If you just need the time without the date.

  time_t rawtime;
  struct tm * timeinfo;
  time( &rawtime );
  timeinfo = localtime( &rawtime );
  printf("%02d:%02d:%02d", timeinfo->tm_hour, timeinfo->tm_min, 
    timeinfo->tm_sec);
2
#include <stdio.h>
#include <time.h>

void main()
{
    time_t t;
    time(&t);
    clrscr();

    printf("Today's date and time : %s",ctime(&t));
    getch();
}
2
  • Could you elaborate a bit on your solution using pure text?
    – Magnilex
    Jan 5, 2015 at 7:27
  • 3
    void main() should be int main(void). Jul 27, 2015 at 7:16
1

It is recommonded to use localtime_s instead of localtime. This should work.

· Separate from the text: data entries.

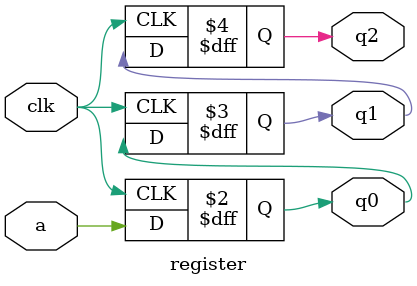
<source format=v>
`timescale 1ns / 1ps
module register(
    input a,
	 input clk,
	 output reg q0,q1,q2
	 );
	
	 always @(posedge clk)
	 begin
 	 q2=q1;
    q1=q0;
	 q0=a;
	 

	 end
endmodule

</source>
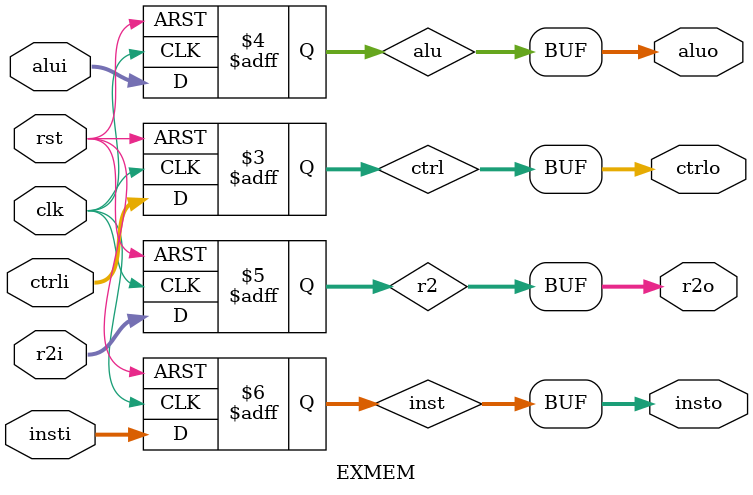
<source format=v>
module EXMEM(rst, clk, ctrli, alui, r2i, insti, ctrlo, aluo, r2o, insto);
input rst, clk;
input[3:0] ctrli;
input[31:0] alui, r2i;
input[4:0] insti;
output[3:0] ctrlo;
output[31:0] aluo, r2o;
output[4:0] insto;

reg[3:0] ctrl;
reg[31:0] alu, r2;
reg[4:0] inst;
assign ctrlo=ctrl;
assign aluo=alu;
assign r2o=r2;
assign insto=inst;

always@(posedge clk or negedge rst)begin
	if(~rst)begin
		ctrl<=4'b0;
		alu<=32'b0;
		r2<=32'b0;
		inst<=5'b0;
	end
	else begin
		ctrl<=ctrli;
		alu<=alui;
		r2<=r2i;
		inst<=insti;
	end
end


endmodule

</source>
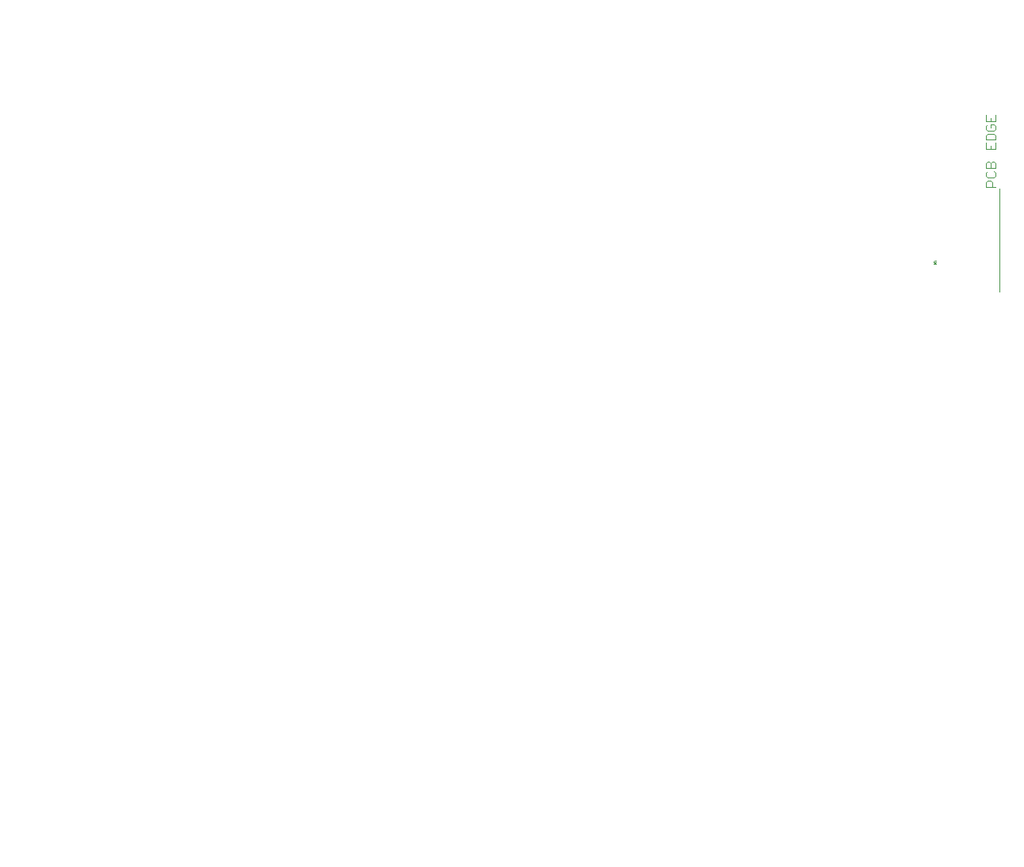
<source format=gbs>
G04*
G04 #@! TF.GenerationSoftware,Altium Limited,Altium Designer,22.0.2 (36)*
G04*
G04 Layer_Color=16711935*
%FSLAX25Y25*%
%MOIN*%
G70*
G04*
G04 #@! TF.SameCoordinates,5FA76A90-C183-4406-A071-8446DD7401C7*
G04*
G04*
G04 #@! TF.FilePolarity,Negative*
G04*
G01*
G75*
D10*
X717800Y471673D02*
X717133D01*
X717000Y471540D01*
Y471273D01*
X717133Y471140D01*
X717800D01*
X717000Y470474D02*
X717800D01*
X717400Y470873D01*
Y470340D01*
D12*
X744709Y458874D02*
Y502181D01*
D18*
X742937Y502969D02*
X739001D01*
Y504936D01*
X739657Y505592D01*
X740969D01*
X741625Y504936D01*
Y502969D01*
X739657Y509528D02*
X739001Y508872D01*
Y507560D01*
X739657Y506904D01*
X742281D01*
X742937Y507560D01*
Y508872D01*
X742281Y509528D01*
X739001Y510840D02*
X742937D01*
Y512808D01*
X742281Y513464D01*
X741625D01*
X740969Y512808D01*
Y510840D01*
Y512808D01*
X740313Y513464D01*
X739657D01*
X739001Y512808D01*
Y510840D01*
Y521335D02*
Y518712D01*
X742937D01*
Y521335D01*
X740969Y518712D02*
Y520023D01*
X739001Y522647D02*
X742937D01*
Y524615D01*
X742281Y525271D01*
X739657D01*
X739001Y524615D01*
Y522647D01*
X739657Y529207D02*
X739001Y528551D01*
Y527239D01*
X739657Y526583D01*
X742281D01*
X742937Y527239D01*
Y528551D01*
X742281Y529207D01*
X740969D01*
Y527895D01*
X739001Y533143D02*
Y530519D01*
X742937D01*
Y533143D01*
X740969Y530519D02*
Y531831D01*
D37*
X727189Y471768D02*
D03*
Y489287D02*
D03*
D38*
X514500Y405000D02*
D03*
X533500Y417922D02*
D03*
X523500Y398000D02*
D03*
X533500Y411328D02*
D03*
X514583Y411074D02*
D03*
X516000Y418000D02*
D03*
X493890Y391000D02*
D03*
X491000Y400000D02*
D03*
X411000Y397000D02*
D03*
D03*
X644500Y315500D02*
D03*
X587000Y349000D02*
D03*
X627000Y357000D02*
D03*
X649000Y361500D02*
D03*
X446500Y489591D02*
D03*
X520000Y469000D02*
D03*
X516500Y485500D02*
D03*
X513172Y461672D02*
D03*
X505000Y474765D02*
D03*
X346000Y237500D02*
D03*
X636500Y347000D02*
D03*
X582000Y343500D02*
D03*
X595500Y343000D02*
D03*
X575925Y294000D02*
D03*
X588000Y285000D02*
D03*
X394500Y280000D02*
D03*
X611000Y412000D02*
D03*
X597500Y398500D02*
D03*
X607000Y405000D02*
D03*
X621500Y417000D02*
D03*
X584842Y299000D02*
D03*
X568500Y343500D02*
D03*
X542000Y299000D02*
D03*
X532000Y298500D02*
D03*
X374000Y280000D02*
D03*
X393500Y295000D02*
D03*
X377000Y297000D02*
D03*
X359500Y296500D02*
D03*
X622000Y345500D02*
D03*
X637500Y425000D02*
D03*
Y437000D02*
D03*
X451500Y322500D02*
D03*
X548500Y303000D02*
D03*
X542000Y356500D02*
D03*
X677000Y478500D02*
D03*
X674000Y492500D02*
D03*
X370000Y258500D02*
D03*
X357000Y278500D02*
D03*
X336000Y286000D02*
D03*
X395000Y271000D02*
D03*
X485000Y486000D02*
D03*
X489000Y492000D02*
D03*
X553000Y315000D02*
D03*
X512500Y381000D02*
D03*
X719500Y459000D02*
D03*
X416500Y481000D02*
D03*
X398000Y442500D02*
D03*
X389500Y358453D02*
D03*
X394500Y419500D02*
D03*
Y405500D02*
D03*
X453500Y442000D02*
D03*
X450000Y414500D02*
D03*
X461500Y415500D02*
D03*
X510000Y573000D02*
D03*
X532000Y481000D02*
D03*
X526500Y475000D02*
D03*
X559500Y546000D02*
D03*
X469000Y531500D02*
D03*
X480500Y532000D02*
D03*
D40*
X458429Y357500D02*
D03*
X446224D02*
D03*
D43*
X586000Y441000D02*
D03*
X572500Y447000D02*
D03*
X596500Y455000D02*
D03*
X560000Y449000D02*
D03*
X448000Y479000D02*
D03*
X502000Y308000D02*
D03*
X508500Y327500D02*
D03*
X481000Y305000D02*
D03*
X523000Y305500D02*
D03*
X510500Y299000D02*
D03*
X491000Y336000D02*
D03*
X473000Y559000D02*
D03*
X492000Y353500D02*
D03*
X483500Y324500D02*
D03*
X471500Y479500D02*
D03*
X459500Y474000D02*
D03*
X440500Y256500D02*
D03*
X458827Y263500D02*
D03*
X472827Y265500D02*
D03*
D49*
X350000Y343500D02*
D03*
X340000D02*
D03*
X350000Y353500D02*
D03*
X340000D02*
D03*
X350000Y363500D02*
D03*
X340000D02*
D03*
X350000Y373500D02*
D03*
X340000D02*
D03*
X350000Y383500D02*
D03*
X340000D02*
D03*
X350000Y395000D02*
D03*
X340000D02*
D03*
X350000Y405000D02*
D03*
X340000D02*
D03*
X350000Y415000D02*
D03*
X340000D02*
D03*
X350000Y425000D02*
D03*
X340000D02*
D03*
X350000Y435000D02*
D03*
X340000D02*
D03*
X350000Y447000D02*
D03*
X340000D02*
D03*
X350000Y457000D02*
D03*
X340000D02*
D03*
X350000Y467000D02*
D03*
X340000D02*
D03*
X350000Y477000D02*
D03*
X340000D02*
D03*
X350000Y487000D02*
D03*
X340000D02*
D03*
X350000Y499000D02*
D03*
X340000D02*
D03*
X350000Y509000D02*
D03*
X340000D02*
D03*
X350000Y519000D02*
D03*
X340000D02*
D03*
X350000Y529000D02*
D03*
X340000D02*
D03*
X350000Y539000D02*
D03*
X340000D02*
D03*
D68*
X739000Y496965D02*
D03*
Y464090D02*
D03*
D70*
X497000Y533500D02*
D03*
X492000D02*
D03*
D71*
X406827Y251000D02*
D03*
Y246000D02*
D03*
D72*
X502000Y533500D02*
D03*
D88*
X574000Y348031D02*
D03*
Y351969D02*
D03*
D148*
X558453Y343500D02*
D03*
X552547D02*
D03*
X557953Y364500D02*
D03*
X552047D02*
D03*
D151*
X593000Y298953D02*
D03*
Y293047D02*
D03*
X604500Y299406D02*
D03*
Y293500D02*
D03*
D166*
X605000Y351673D02*
D03*
Y348327D02*
D03*
X598500Y351673D02*
D03*
Y348327D02*
D03*
X592500Y352173D02*
D03*
Y348827D02*
D03*
X579500Y352673D02*
D03*
Y349327D02*
D03*
D170*
X597327Y282000D02*
D03*
X600673D02*
D03*
X614673Y349000D02*
D03*
X611327D02*
D03*
D177*
X727000Y562500D02*
D03*
X404500Y548000D02*
D03*
X723500Y230500D02*
D03*
X334500Y318000D02*
D03*
D178*
X404500Y343000D02*
D03*
X394500D02*
D03*
X384500D02*
D03*
X374500D02*
D03*
X404500Y313000D02*
D03*
X394500D02*
D03*
X384500D02*
D03*
D179*
X374500D02*
D03*
D180*
X360000Y225500D02*
D03*
X711500Y254500D02*
D03*
X708000Y356000D02*
D03*
X708500Y319500D02*
D03*
X708000Y331000D02*
D03*
X712000Y268500D02*
D03*
X708500Y343500D02*
D03*
X711500Y294000D02*
D03*
Y281500D02*
D03*
D181*
X370000Y225500D02*
D03*
X380000D02*
D03*
X711000Y449000D02*
D03*
Y439000D02*
D03*
Y419000D02*
D03*
Y399000D02*
D03*
Y389000D02*
D03*
Y409000D02*
D03*
Y429000D02*
D03*
X701500Y254500D02*
D03*
X698000Y356000D02*
D03*
X698500Y319500D02*
D03*
X694000Y411500D02*
D03*
X698000Y331000D02*
D03*
X702000Y268500D02*
D03*
X698500Y343500D02*
D03*
X701500Y294000D02*
D03*
Y281500D02*
D03*
X599500Y540000D02*
D03*
X732000Y276000D02*
D03*
Y286000D02*
D03*
Y306000D02*
D03*
Y326000D02*
D03*
Y336000D02*
D03*
Y316000D02*
D03*
Y296000D02*
D03*
X726000Y402500D02*
D03*
D182*
X711000Y379000D02*
D03*
X694000Y421500D02*
D03*
X599500Y530000D02*
D03*
X732000Y346000D02*
D03*
X726000Y392500D02*
D03*
D183*
X406827Y256000D02*
D03*
D184*
X417827Y273500D02*
D03*
D185*
Y293500D02*
D03*
X428000Y492000D02*
D03*
D186*
X408000D02*
D03*
D187*
X712500Y528673D02*
D03*
Y488673D02*
D03*
D188*
X602343Y509500D02*
D03*
X549157Y505500D02*
D03*
X697500Y505158D02*
D03*
X658500Y504658D02*
D03*
D189*
X582657Y509500D02*
D03*
X568843Y505500D02*
D03*
D190*
X697500Y524843D02*
D03*
X658500Y524342D02*
D03*
D191*
X613000Y250500D02*
D03*
X623000D02*
D03*
X633000D02*
D03*
X653000D02*
D03*
X643000D02*
D03*
D192*
X663000D02*
D03*
D193*
X553500Y260000D02*
D03*
Y250000D02*
D03*
X543500Y260000D02*
D03*
X563500Y250000D02*
D03*
Y260000D02*
D03*
X573500Y250000D02*
D03*
X583500D02*
D03*
X573500Y260000D02*
D03*
X583500D02*
D03*
D194*
X543500Y250000D02*
D03*
D222*
X588500Y309984D02*
D03*
X593500D02*
D03*
X598500D02*
D03*
X603500D02*
D03*
X608500D02*
D03*
Y334000D02*
D03*
X603500D02*
D03*
X598500D02*
D03*
X593500D02*
D03*
X588500D02*
D03*
D223*
X576846Y309984D02*
D03*
X620154D02*
D03*
Y334000D02*
D03*
D224*
X576846Y332031D02*
D03*
M02*

</source>
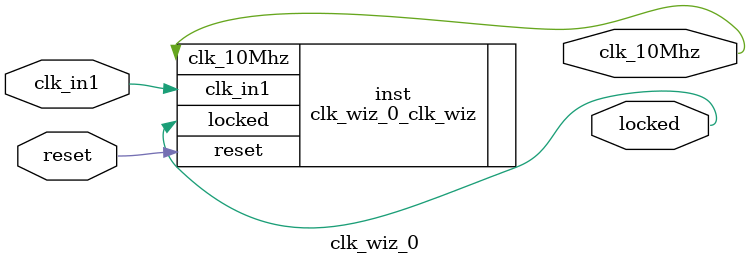
<source format=v>


`timescale 1ps/1ps

(* CORE_GENERATION_INFO = "clk_wiz_0,clk_wiz_v6_0_1_0_0,{component_name=clk_wiz_0,use_phase_alignment=true,use_min_o_jitter=false,use_max_i_jitter=false,use_dyn_phase_shift=false,use_inclk_switchover=false,use_dyn_reconfig=false,enable_axi=0,feedback_source=FDBK_AUTO,PRIMITIVE=MMCM,num_out_clk=1,clkin1_period=10.000,clkin2_period=10.000,use_power_down=false,use_reset=true,use_locked=true,use_inclk_stopped=false,feedback_type=SINGLE,CLOCK_MGR_TYPE=NA,manual_override=false}" *)

module clk_wiz_0 
 (
  // Clock out ports
  output        clk_10Mhz,
  // Status and control signals
  input         reset,
  output        locked,
 // Clock in ports
  input         clk_in1
 );

  clk_wiz_0_clk_wiz inst
  (
  // Clock out ports  
  .clk_10Mhz(clk_10Mhz),
  // Status and control signals               
  .reset(reset), 
  .locked(locked),
 // Clock in ports
  .clk_in1(clk_in1)
  );

endmodule

</source>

time_t current_raw_time = time(0); // System time: number of seconds since 00:00, Jan 1 1970 UTC
struct tm day_time;
localtime_s(&day_time, &current_raw_time);

day_time will have the following members:

struct tm
{
    int tm_sec;   // seconds after the minute - [0, 60] including leap second
    int tm_min;   // minutes after the hour - [0, 59]
    int tm_hour;  // hours since midnight - [0, 23]
    int tm_mday;  // day of the month - [1, 31]
    int tm_mon;   // months since January - [0, 11]
    int tm_year;  // years since 1900
    int tm_wday;  // days since Sunday - [0, 6]
    int tm_yday;  // days since January 1 - [0, 365]
    int tm_isdst; // daylight savings time flag
};

Note that, localtime does not provide milliseconds.

1

LONG VERSION

src: https://en.wikipedia.org/wiki/C_date_and_time_functions

#include <time.h>
#include <stdlib.h>
#include <stdio.h>

int main(void)
{
    time_t current_time;
    char* c_time_string;

    /* Obtain current time. */
    current_time = time(NULL);

    if (current_time == ((time_t)-1))
    {
        (void) fprintf(stderr, "Failure to obtain the current time.\n");
        exit(EXIT_FAILURE);
    }

    /* Convert to local time format. */
    c_time_string = ctime(&current_time);

    if (c_time_string == NULL)
    {
        (void) fprintf(stderr, "Failure to convert the current time.\n");
        exit(EXIT_FAILURE);
    }

    /* Print to stdout. ctime() has already added a terminating newline character. */
    (void) printf("Current time is %s", c_time_string);
    exit(EXIT_SUCCESS);
}

The output is:

Current time is Thu Sep 15 21:18:23 2016

SHORT VERSION:

#include <stdio.h>
#include <time.h>

int main(int argc, char *argv[]) {
    time_t current_time;
    time(&current_time);
    printf("%s", ctime(&current_time));

The output is:

Current time is Thu Jan 28 15:22:31 2021
1
  • 1
    If you want to store the value received in a variable change the short version line 7 for: char *date = ctime(&current_time); Jan 28, 2021 at 18:29
-10

guys i got a new way get system time. though its lengthy and is full of silly works but in this way you can get system time in integer format.

#include <stdio.h>
#include <stdlib.h>

int main()
{
    FILE *fp;
    char hc1,hc2,mc1,mc2;
    int hi1,hi2,mi1,mi2,hour,minute;
    system("echo %time% >time.txt");
    fp=fopen("time.txt","r");
    if(fp==NULL)
       exit(1) ;
    hc1=fgetc(fp);
    hc2=fgetc(fp);
    fgetc(fp);
    mc1=fgetc(fp);
    mc2=fgetc(fp);
    fclose(fp);
    remove("time.txt");
    hi1=hc1;
    hi2=hc2;
    mi1=mc1;
    mi2=mc2;
    hi1-=48;
    hi2-=48;
    mi1-=48;
    mi2-=48;
    hour=hi1*10+hi2;
    minute=mi1*10+mi2;
    printf("Current time is %d:%d\n",hour,minute);
    return 0;
}
1
  • 7
    The time libraries and system calls in Linux are not astounding, but even so you would want to use them, not go out to a shell command and try to parse it. See the man pages for time and ctime and rtc.